Elizabeth Warren presses Robinhood on accusations of coordination with Citadel

Sen. Elizabeth Warren asked Robinhood to explain its connection to market maker Citadel Securities, raising concerns that the broker prioritized institutional relations over its customers.

“The public deserves to know the details of circumstance behind Robinhood’s decision to restrict trading and about other actions that appear to be treating individual investors in an unequal or unfair fashion,” Warren wrote in a letter to Robinhood CEO Vladimir Tenev.

Robinhood’s relationship with Citadel has been scrutinized by members of Congress, Reddit traders, and journalists after the online broker began limiting customers from making trades on GameStop and other stocks last week after retail investors on Reddit created a thousandfold price surge in shares of GameStop.

After Robinhood imposed the restrictions, GameStop’s share price slumped and has yet to recover, trading on Tuesday as much as 200 points below last week’s high with less than a third of the trading volume.

Robinhood made as much as $100 million from Citadel Securities in the first quarter of 2020. Citadel Securities pays Robinhood for the right to handle “order flow” and access certain user data, which allows Citadel Securities “to access real-time information about which stocks its users are buying and selling,” according to Warren’s letter, profiting from bid-ask spreads, the difference between the price someone is will to pay for a stock and the price someone else is willing to sell it for.

In addition to accessing Robinhood’s data, as a market maker, it also handles many of Robinhood’s and other firms’ transactions — as many as 4 out of every 10 shares traded in the United States are covered by Citadel, according to the Financial Times, making Citadel “the number one retail market maker.”

Those financial ties led Warren and others to wonder whether Robinhood “engage[d] in any discussions with any Citadel businesses or affiliates prior to Robinhood reaching its decision to institute restrictions on trading for GameStop and other stocks.” Warren also requested additional information on what user data Robinhood shares with Citadel.

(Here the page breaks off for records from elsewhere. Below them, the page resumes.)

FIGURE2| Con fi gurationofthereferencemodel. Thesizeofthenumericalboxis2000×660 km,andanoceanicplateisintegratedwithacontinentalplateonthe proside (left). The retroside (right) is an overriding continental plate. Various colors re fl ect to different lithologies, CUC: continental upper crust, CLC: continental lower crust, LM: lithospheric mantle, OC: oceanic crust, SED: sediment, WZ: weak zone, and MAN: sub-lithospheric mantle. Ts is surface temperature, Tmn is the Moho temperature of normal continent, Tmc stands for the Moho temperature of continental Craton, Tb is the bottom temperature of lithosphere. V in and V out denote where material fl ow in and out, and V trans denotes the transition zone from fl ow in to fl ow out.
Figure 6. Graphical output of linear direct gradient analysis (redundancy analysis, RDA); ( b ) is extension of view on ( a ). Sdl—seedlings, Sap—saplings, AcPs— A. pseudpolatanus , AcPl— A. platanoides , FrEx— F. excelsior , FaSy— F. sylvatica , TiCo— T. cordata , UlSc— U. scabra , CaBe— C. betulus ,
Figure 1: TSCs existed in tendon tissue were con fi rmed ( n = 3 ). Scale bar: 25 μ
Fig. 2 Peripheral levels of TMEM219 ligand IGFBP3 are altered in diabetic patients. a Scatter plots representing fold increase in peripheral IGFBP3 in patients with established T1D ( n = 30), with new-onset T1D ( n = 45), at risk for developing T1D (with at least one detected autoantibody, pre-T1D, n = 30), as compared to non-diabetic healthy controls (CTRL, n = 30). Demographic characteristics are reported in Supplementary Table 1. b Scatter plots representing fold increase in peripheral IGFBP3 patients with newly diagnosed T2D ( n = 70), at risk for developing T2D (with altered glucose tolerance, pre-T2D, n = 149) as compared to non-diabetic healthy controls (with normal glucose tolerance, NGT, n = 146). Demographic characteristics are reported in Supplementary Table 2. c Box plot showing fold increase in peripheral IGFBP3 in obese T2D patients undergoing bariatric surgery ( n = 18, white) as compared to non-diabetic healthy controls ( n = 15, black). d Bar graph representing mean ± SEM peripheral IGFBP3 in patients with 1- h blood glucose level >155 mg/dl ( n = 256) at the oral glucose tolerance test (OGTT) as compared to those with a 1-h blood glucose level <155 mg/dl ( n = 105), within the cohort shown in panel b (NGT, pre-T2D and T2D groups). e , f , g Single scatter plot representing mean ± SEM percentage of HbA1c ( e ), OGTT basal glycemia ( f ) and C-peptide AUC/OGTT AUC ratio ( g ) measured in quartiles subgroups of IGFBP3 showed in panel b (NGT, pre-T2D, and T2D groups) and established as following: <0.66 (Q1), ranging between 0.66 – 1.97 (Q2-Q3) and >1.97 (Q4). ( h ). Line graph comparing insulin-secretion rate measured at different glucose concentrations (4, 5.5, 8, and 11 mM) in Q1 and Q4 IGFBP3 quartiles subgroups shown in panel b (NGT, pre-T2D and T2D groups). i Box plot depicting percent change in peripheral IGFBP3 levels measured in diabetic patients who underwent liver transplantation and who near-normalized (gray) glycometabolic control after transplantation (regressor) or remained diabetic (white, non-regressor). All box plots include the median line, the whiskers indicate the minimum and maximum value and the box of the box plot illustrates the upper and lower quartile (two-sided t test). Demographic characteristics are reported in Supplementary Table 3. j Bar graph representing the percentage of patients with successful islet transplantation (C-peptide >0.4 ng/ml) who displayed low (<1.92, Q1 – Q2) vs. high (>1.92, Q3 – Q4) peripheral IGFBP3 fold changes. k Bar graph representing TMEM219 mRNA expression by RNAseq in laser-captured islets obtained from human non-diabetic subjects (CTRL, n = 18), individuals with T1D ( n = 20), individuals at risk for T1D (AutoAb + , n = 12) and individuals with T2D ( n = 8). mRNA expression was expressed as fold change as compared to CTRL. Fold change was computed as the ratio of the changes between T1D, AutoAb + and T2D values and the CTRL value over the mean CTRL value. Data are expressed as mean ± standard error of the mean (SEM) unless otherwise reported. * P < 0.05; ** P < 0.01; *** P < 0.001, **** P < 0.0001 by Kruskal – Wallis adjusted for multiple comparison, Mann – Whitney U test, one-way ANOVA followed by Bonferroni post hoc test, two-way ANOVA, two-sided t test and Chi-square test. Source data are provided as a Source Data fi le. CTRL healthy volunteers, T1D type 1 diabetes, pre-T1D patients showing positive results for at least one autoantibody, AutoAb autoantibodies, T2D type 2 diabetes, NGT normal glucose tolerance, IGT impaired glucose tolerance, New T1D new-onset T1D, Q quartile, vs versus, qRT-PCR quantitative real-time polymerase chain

This is not the first time Robinhood has run into trouble for its order flow payments. In December 2020, the company paid the Securities and Exchange Commission $65 million to settle charges that Robinhood failed to satisfy its duty of best execution, which the SEC claimed cost Robinhood customers tens of millions of dollars.

Citadel Securities has denied that any conversations took place leading up to Robinhood’s trading restrictions.

“Citadel Securities has not instructed or otherwise caused any brokerage firm to stop, suspend, or limit trading or otherwise refuse to do business,” a spokesperson told the Washington Examiner. “Citadel Securities remains focused on continuously providing liquidity to our clients across all market conditions.”

Another factor is the connections between Citadel the hedge fund, a separate business also founded by Citadel Securities founder Kenneth Griffin, to short positions against GameStop — and investment firms that had placed bets that GameStop’s share price would continue to decline and, as a result, lost billions of dollars in January.

One firm, Melvin Capital Management, lost more than 50% on its investments in January. Citadel the hedge fund owns an undisclosed stake in MCM, and with Point72, it injected nearly $3 billion into MCM during the worst of the short squeeze, according to the Wall Street Journal.

In the letter, Warren also requested additional information about Robinhood’s cash on hand, following concerns that the broker was having trouble meeting obligations to market clearinghouses. Robinhood has raised more than $3 billion in funds from investors since Thursday — more money than the company has raised since it was established in 2013.

“Reports revealed that potential cash flows issues ‘could have put Robinhood out of compliance with very basic regulatory rules that every brokerage is required to follow,'” Warren wrote, suggesting that Robinhood “may have been exposed to too much risk associated with margin trading.”

Both the House Financial Services Committee and the Senate Banking Committee plan to hold hearings about market manipulation, Robinhood’s and other brokers’ decisions to restrict certain trades, and short selling.

The Washington Examiner reached out to Robinhood for further comment.